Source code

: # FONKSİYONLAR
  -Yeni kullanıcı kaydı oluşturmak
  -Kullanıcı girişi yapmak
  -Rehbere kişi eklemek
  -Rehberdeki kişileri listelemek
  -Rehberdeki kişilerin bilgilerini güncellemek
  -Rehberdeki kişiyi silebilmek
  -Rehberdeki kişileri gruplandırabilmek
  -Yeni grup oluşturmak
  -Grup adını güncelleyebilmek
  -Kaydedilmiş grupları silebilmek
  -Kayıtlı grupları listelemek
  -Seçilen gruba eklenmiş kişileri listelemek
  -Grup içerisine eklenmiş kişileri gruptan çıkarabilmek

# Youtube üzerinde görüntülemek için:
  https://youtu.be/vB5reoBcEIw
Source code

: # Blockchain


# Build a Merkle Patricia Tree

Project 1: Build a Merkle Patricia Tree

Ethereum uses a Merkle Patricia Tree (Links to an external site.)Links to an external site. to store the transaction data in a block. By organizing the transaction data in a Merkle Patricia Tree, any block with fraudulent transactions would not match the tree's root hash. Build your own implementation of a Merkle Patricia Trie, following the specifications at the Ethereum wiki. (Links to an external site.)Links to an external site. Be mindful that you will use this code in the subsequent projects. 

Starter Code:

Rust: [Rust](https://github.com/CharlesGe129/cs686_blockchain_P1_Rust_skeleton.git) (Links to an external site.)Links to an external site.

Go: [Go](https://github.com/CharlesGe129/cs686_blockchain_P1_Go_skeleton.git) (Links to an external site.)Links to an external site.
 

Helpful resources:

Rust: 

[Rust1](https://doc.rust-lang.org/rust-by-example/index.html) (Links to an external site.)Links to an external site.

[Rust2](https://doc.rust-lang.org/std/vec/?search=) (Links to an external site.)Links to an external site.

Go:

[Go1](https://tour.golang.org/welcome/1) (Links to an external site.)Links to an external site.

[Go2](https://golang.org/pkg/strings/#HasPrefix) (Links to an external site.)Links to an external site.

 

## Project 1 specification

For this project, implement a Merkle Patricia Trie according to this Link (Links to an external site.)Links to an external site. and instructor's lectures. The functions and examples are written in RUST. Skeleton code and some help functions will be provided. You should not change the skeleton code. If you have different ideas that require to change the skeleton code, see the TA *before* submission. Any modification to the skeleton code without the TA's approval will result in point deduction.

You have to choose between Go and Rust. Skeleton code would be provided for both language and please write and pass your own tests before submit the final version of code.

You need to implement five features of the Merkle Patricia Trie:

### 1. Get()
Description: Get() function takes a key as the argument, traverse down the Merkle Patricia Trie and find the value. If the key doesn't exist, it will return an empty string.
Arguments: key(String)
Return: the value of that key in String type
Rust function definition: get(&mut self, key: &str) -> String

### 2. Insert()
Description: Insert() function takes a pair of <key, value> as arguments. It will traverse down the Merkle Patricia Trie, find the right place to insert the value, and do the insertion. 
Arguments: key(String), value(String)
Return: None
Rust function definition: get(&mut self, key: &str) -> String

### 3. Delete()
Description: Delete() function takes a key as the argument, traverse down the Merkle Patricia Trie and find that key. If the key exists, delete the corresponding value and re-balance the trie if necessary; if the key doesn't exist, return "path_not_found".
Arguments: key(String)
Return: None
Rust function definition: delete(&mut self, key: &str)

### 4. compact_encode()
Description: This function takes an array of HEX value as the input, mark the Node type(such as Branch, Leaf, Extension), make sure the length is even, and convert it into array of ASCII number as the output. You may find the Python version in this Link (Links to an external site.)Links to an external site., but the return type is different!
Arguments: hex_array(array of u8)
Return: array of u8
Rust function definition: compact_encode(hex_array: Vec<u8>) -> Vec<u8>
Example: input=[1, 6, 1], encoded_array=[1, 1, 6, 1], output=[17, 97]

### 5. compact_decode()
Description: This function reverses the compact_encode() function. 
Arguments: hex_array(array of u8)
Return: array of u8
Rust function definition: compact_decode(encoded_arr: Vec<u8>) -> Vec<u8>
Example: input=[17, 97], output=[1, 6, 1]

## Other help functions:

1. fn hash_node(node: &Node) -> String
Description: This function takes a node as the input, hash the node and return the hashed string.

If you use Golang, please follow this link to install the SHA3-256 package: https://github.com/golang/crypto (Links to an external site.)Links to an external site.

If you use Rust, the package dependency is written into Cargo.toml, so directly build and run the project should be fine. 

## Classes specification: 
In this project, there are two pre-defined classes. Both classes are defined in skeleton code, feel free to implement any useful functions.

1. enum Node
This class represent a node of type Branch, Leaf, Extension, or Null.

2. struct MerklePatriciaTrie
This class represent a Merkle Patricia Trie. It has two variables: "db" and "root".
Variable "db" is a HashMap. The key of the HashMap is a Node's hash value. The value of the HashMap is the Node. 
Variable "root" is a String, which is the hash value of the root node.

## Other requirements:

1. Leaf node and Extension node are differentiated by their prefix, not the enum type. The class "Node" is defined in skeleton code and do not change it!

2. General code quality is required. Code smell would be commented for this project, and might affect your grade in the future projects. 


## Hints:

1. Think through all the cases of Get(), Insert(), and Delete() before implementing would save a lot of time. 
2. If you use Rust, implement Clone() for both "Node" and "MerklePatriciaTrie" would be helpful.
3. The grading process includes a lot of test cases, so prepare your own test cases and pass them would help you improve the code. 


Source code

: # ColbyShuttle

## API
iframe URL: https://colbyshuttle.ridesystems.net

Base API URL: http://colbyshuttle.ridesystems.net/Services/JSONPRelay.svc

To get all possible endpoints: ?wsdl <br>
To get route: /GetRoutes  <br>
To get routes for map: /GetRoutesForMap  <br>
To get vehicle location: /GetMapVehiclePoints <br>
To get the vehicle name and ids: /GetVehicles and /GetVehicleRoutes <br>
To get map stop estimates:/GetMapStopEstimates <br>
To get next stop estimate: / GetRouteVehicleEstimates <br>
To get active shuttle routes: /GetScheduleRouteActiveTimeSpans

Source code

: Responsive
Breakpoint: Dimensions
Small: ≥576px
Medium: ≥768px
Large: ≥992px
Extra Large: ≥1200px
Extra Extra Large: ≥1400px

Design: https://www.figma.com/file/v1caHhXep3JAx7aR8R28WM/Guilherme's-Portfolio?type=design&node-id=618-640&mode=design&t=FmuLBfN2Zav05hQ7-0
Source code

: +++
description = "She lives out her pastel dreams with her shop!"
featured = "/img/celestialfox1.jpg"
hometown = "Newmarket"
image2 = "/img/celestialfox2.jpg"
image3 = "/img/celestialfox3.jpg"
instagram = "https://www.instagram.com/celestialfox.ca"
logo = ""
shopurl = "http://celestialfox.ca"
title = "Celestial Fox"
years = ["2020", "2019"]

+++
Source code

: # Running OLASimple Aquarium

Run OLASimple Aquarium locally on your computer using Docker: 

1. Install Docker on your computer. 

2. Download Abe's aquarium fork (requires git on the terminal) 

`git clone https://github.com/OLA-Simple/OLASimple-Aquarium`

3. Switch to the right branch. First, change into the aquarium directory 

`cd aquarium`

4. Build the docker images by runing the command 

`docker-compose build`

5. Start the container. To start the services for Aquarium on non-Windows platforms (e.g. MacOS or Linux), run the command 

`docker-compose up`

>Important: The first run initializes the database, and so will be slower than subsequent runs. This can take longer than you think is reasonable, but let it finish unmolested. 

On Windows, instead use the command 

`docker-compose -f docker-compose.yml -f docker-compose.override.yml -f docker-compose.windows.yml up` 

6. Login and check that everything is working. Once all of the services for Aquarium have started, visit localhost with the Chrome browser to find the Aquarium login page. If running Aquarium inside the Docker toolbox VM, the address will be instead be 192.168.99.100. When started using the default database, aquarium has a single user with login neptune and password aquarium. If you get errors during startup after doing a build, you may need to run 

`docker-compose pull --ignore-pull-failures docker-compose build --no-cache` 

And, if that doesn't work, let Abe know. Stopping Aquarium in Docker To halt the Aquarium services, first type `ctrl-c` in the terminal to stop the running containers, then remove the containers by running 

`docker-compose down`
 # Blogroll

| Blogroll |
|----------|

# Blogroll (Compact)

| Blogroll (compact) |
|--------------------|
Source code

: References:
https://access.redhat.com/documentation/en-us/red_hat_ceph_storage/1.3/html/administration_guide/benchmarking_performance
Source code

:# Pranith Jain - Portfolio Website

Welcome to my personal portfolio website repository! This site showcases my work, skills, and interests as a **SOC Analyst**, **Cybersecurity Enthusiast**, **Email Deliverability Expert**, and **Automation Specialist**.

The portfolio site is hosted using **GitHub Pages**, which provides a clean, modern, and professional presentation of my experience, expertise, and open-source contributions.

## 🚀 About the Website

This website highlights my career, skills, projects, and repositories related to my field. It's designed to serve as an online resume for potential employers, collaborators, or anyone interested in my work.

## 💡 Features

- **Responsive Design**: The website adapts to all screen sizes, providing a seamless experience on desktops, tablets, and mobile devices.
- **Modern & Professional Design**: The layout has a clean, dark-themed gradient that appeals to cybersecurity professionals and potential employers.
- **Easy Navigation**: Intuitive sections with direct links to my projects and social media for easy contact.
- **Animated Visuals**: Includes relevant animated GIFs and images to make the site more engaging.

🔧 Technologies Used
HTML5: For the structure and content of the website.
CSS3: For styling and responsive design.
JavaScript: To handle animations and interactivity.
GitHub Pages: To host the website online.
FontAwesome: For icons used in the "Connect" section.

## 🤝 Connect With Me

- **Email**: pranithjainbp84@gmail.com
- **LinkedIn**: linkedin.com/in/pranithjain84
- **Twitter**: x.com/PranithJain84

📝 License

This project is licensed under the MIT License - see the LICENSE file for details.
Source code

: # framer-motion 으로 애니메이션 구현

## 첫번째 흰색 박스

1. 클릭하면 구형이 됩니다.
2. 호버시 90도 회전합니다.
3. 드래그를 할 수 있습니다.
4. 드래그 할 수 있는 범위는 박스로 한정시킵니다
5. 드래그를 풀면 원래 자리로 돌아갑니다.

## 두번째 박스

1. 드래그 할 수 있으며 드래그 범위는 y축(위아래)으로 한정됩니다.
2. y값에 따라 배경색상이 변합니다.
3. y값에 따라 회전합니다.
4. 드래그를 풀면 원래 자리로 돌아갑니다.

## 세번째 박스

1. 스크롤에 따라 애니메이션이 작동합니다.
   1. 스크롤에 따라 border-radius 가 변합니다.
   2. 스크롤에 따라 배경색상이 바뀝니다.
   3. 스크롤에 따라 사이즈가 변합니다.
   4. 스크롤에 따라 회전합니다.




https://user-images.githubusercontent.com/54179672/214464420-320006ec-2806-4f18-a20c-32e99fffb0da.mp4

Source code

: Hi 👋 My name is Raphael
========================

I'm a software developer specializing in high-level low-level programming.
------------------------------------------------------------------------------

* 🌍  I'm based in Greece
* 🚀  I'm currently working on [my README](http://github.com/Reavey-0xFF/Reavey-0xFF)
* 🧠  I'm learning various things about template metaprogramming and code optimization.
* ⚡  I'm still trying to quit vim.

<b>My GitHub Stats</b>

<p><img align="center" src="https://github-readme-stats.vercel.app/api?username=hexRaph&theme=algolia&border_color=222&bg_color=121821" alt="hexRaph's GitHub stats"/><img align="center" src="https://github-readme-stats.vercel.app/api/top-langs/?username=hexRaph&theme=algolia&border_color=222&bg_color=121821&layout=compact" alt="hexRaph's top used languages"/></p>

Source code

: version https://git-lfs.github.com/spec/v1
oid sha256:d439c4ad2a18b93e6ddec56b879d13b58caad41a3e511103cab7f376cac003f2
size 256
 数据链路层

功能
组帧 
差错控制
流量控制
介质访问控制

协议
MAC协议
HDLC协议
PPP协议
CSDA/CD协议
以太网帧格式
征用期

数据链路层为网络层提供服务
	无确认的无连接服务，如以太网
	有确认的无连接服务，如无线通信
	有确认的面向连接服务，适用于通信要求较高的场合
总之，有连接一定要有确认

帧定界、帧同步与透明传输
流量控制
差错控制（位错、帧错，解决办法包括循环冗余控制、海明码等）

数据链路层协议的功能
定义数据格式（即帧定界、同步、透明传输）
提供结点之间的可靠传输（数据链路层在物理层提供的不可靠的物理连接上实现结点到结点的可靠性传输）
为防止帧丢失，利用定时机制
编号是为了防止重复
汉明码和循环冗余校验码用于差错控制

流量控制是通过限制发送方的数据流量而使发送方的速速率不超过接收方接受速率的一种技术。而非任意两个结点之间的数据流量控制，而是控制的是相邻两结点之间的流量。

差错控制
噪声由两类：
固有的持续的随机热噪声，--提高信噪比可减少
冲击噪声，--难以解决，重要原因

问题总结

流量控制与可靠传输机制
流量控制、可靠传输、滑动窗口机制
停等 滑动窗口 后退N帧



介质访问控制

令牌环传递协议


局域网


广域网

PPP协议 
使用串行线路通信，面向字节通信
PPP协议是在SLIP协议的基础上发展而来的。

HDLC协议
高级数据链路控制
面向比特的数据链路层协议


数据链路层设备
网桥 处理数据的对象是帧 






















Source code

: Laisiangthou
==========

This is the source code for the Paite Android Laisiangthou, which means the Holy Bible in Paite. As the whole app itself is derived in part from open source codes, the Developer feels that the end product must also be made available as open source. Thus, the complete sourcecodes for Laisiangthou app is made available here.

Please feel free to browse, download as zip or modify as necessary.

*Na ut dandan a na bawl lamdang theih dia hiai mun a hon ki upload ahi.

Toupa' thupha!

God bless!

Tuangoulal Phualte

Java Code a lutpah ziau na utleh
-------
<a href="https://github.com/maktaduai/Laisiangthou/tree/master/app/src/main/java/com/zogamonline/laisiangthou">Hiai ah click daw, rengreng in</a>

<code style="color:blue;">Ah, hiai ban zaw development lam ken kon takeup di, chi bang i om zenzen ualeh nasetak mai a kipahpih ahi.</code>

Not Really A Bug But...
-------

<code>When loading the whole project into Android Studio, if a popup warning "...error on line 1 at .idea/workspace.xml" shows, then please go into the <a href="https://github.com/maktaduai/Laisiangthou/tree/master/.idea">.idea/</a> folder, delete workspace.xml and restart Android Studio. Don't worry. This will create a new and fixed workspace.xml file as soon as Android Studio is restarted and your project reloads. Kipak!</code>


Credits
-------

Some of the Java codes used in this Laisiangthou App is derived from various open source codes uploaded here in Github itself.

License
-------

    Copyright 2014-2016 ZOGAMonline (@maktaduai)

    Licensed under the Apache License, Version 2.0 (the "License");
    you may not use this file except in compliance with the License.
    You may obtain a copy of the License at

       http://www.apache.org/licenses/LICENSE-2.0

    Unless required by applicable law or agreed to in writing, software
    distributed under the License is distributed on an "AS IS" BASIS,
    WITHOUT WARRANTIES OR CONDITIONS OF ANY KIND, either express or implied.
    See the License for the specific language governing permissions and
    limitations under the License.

—————

* **What is expected**
Transcribe, word for word, the data above from its first line through the line with "Project 1: Build a Merkle Patricia Tree", and include nothing else.

* **Exercise output**
Source code

: # FONKSİYONLAR
  -Yeni kullanıcı kaydı oluşturmak
  -Kullanıcı girişi yapmak
  -Rehbere kişi eklemek
  -Rehberdeki kişileri listelemek
  -Rehberdeki kişilerin bilgilerini güncellemek
  -Rehberdeki kişiyi silebilmek
  -Rehberdeki kişileri gruplandırabilmek
  -Yeni grup oluşturmak
  -Grup adını güncelleyebilmek
  -Kaydedilmiş grupları silebilmek
  -Kayıtlı grupları listelemek
  -Seçilen gruba eklenmiş kişileri listelemek
  -Grup içerisine eklenmiş kişileri gruptan çıkarabilmek

# Youtube üzerinde görüntülemek için:
  https://youtu.be/vB5reoBcEIw
Source code

: # Blockchain


# Build a Merkle Patricia Tree

Project 1: Build a Merkle Patricia Tree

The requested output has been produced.